Ce 13 juin 2005, la vérité judiciaire s'est exprimée dans l'affaire Michaël Jackson et le chanteur a été innocenté des suspicions d'abus sexuel sur mineurs qui pesaient sur lui.

C'est de la construction de cette vérité judiciaire que je veux dire quelques mots : elle n'émane pas centralement de magistrats américains, mais d'un jury populaire, de citoyens comme vous et moi. Ils ont pris la peine de réfléchir pendant toute une semaine (2) à ce qui, une nouvelle fois, opposait la parole d'un jeune adolescent et de ses défenseurs à celle d'un adulte suspect et de ses défenseurs.

Sept jours, c'est beaucoup ! Sans doute est-ce lié à la notoriété du suspect, et l'on peut regretter que le même soin ne soit pas apporté à d'innombrables autres affaires, partout dans le monde !

Ça montre à l'évidence combien il est délicat, et parfois impossible, d'arriver à la certitude intérieure suffisante et sereine soit de l'innocence d'un suspect, soit de sa culpabilité. Je suis persuadé que c'est bien en référence à cette incertitude rémanente qu'il faut entendre le verdict : « Nous déclarons que M. Jackson est innocent parce que nous ne pouvons pas avoir, ensemble, une certitude suffisamment forte qu'il a commis la faute qui lui est reprochée. » Si tel est le cas, encore faut-il que le verdict d'acquittement, lui, soit rédigé au bénéfice du doute. Ce ne serait donc pas un blanchiment pur et simple! Si, ce doute existant, les magistrats n'avaient pas la correction d'en tenir compte, alors, ce serait du massacre pur et simple de la parole des victimes, pour peu qu'elles ne soient pas totalement convaincantes.
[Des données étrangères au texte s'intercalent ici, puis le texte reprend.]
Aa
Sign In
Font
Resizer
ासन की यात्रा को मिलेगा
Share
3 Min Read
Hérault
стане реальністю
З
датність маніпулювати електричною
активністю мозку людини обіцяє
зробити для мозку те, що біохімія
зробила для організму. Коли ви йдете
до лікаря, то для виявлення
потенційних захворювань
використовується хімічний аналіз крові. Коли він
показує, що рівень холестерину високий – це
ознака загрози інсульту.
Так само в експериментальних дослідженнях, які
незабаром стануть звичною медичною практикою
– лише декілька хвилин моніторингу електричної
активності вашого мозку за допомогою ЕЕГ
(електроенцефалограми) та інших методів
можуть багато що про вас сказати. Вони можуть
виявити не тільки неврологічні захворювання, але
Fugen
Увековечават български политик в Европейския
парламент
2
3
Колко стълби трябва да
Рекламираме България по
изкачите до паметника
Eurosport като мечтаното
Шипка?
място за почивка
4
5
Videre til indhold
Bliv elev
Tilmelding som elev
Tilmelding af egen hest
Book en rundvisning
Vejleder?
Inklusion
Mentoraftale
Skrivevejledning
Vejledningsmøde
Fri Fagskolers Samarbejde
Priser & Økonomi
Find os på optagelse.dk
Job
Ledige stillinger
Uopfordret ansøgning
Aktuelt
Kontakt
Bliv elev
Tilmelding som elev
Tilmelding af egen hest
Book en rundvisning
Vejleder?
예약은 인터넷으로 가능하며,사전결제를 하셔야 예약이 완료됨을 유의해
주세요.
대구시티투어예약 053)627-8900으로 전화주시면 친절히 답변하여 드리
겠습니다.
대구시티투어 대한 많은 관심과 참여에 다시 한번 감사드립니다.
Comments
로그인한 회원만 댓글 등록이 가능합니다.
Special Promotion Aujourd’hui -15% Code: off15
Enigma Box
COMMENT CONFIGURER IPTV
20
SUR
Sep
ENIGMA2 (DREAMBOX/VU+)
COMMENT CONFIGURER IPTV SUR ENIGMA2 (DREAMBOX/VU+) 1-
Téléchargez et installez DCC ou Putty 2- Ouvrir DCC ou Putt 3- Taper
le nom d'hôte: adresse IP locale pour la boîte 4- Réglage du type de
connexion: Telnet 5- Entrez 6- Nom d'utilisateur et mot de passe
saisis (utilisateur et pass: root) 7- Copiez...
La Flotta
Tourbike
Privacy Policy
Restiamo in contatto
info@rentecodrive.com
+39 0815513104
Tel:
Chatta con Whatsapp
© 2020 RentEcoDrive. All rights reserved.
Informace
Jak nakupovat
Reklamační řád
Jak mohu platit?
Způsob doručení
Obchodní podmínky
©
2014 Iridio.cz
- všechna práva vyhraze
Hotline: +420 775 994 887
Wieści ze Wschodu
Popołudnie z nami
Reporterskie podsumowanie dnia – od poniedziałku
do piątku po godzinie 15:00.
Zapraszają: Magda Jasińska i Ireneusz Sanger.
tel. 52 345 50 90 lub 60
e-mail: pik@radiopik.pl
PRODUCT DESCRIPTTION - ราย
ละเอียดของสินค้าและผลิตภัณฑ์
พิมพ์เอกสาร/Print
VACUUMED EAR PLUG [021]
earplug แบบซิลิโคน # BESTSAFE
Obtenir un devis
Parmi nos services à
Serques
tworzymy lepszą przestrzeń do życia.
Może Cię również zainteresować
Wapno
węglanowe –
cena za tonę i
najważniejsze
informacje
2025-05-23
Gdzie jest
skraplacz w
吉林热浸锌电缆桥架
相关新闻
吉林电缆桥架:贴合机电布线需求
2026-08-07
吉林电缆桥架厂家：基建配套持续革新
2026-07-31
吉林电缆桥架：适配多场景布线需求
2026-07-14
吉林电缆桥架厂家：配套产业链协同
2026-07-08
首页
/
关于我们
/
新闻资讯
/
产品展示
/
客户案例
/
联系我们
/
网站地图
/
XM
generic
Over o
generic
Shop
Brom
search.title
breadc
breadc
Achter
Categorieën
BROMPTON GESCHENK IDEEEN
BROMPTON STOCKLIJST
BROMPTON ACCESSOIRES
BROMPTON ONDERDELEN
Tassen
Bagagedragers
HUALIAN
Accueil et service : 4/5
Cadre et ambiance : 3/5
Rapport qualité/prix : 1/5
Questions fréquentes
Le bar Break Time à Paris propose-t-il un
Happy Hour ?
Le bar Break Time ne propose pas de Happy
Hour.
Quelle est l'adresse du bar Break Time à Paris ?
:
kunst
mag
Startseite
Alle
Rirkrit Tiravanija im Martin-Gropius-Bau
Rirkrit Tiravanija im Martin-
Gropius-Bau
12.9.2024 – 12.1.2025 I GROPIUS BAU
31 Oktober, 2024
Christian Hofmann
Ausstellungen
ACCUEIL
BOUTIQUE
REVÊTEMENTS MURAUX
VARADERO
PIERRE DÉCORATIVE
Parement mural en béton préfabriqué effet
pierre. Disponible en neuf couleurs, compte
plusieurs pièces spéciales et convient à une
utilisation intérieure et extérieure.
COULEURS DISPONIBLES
A cette restriction essentielle près, il me paraît bien que joue le principe très précieux en démocratie de présomption d'innocence. (3) Je n'ai suivi l'affaire que de loin, mais je puis comprendre cette prise de position pour peu que soient bien exact des éléments d'information qui ont circulé dans le grand public : rétractations de trois des enfants accusateurs sur quatre ; moment de rétractation, à l'école, face au directeur, du jeune adolescent restant l'accusateur principal parce que, a-t-il dit par après, il en avait marre que ses copains se moquent toujours de lui.

Moi qui m'occupe beaucoup d'aider les enfants abusés et leur famille, je constate avec tristesse ce qui suit : même - et peut-être même surtout - lorsque les faits ont bien eu lieu, le discours de révélation est imparfait, imprécis, porteur de contradictions au moins sur les détails ; il y a des moments d'hésitation, voire de rétractation. La rétractation existe souvent lorsque ces enfants ont bien pesé le pour et le contre en eux, et qu'ils commencent à comprendre que leur vie risque être bien plus pourrie s'ils persistent à proclamer ce qui s'est vraiment passé que s'ils laissent tomber.

Et de toute cette imperfection, les avocats de la défense du suspect ne font qu'une bouchée ; et ceux qui ont à juger, jurys ou magistrats, hésitent en leur âme et conscience et se réfèrent finalement à la présomption d'innocence.

C'est pour toutes ces raisons que je suis très dubitatif quant à l'efficacité de l'intervention judiciaire quand il ne reste pour éléments de preuve que la parole de l'enfant. Je l'ai exposé en détail dans mon article intitulé Maltraitance contre les enfants en Belgique francophone(4). 

Cette affaire Jackson en est une illustration très préoccupante. C'est que, en dehors du peu de temps où le préadolescent s'est rétracté à l'école, il semblait courageux, persistant, déterminé, et malgré tout on ne l'a pas cru. Mais alors que se passe-t-il quand on a à faire à des enfants hésitants, anxieux et ambivalents ou tout simplement d'âge préscolaire ?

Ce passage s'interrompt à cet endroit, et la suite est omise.